Sydney's Italian Fruit Shops
Researcher: Paul Ashton, Paula Hamilton
Food and the localities in which it is grown, distributed, purchased and consumed are a fundamental part of a community's history. In Sydney the Italian community has been an integral part of this city's history through its fruit shops, delicatessens and restaurants.
This project is examining the history of Sydney's Italian fruit shops in collaboration with the Italian community group CoAsIt. The title of the project, Daylight to Dusk, is how one veteran Sydney fruiterer, Tom Cincotta, describes the daily routine of fruit shop life. It also encapsulates the trajectory of this important part of Sydney's urban heritage and social history from its establishment in the late 1800s to its decline in the last twenty years. The project uses oral histories, heritage photographs and items of material culture to document the experiences of Italian fruiterer families. To date the project has collected over forty oral histories and 150 photographs.
Particular Pasts
Researcher: Katrina Schlunke
This is a connective heading that brings together my interest in how massacres of Indigenous Australians have been understood through non-Indigenous mimetic silences, story-telling, memorialisation and popular erasure. The particular sites of these massacres are within the broad region of New England NSW and include the Bluff Rock Massacre outside Tenterfield and the Myall Creek Massacre outside Bingarra.
Selected completed TfC projects in this area include:
Australians and the Past
Researcher: Paul Ashton, Heather Goodall, Paula Hamilton, Jane Connors, Australian Broadcasting Corporation
Partners: Australian Broadcasting Corporation, New South Wales History Teachers' Association, Tranby Aboriginal College, the Powerhouse Museum, Museums Australia
The Australians and the Past Project conducted a national survey to investigate the way Australians learn about the past, value it and act on their knowledge.

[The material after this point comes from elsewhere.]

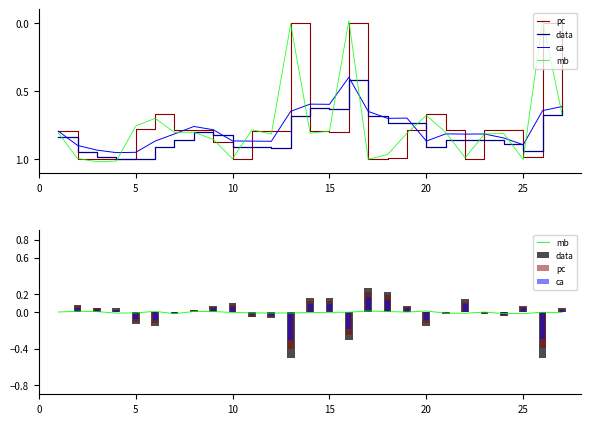

How many distinct data groups are displayed?

4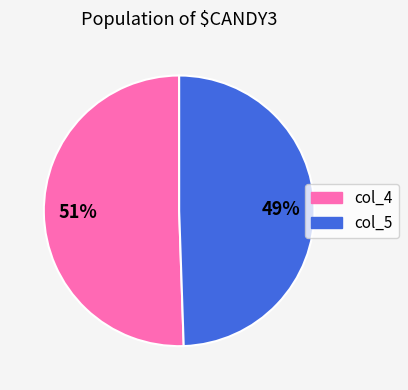

Which slice represents more than half of the pie?

col_4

Despite the high public profile of debate over history and rising political concern over the role of history in national consciousness, there is surprisingly little known about the way ordinary Australians learn about and value the past. Australians have an avid interest in the past but they may learn more about it from their families, from films and television, and from public institutions such as museums than they do from formal education or official occasions.
The project investigated these and other questions with a national phone survey which drew on randomly selected households. There was a smaller series of face-to-face interviews conducted with members of groups whose views may not otherwise be reflected in the random phone survey. These groups include young people in urban and rural locations; members of the Vietnamese communities in Melbourne and Sydney; members of the Aboriginal community in rural, remote and urban situations; and residents in areas served by community museums.
The outcomes have been a qualitative, searchable database of interview transcripts and related material, coded in QSR NUD*IST; an edited volume of articles analysing aspects of the data; a radio program produced by Dr Connors and Ruth Balant; and articles by each of the Chief Investigators. Analysis of the data is continuing.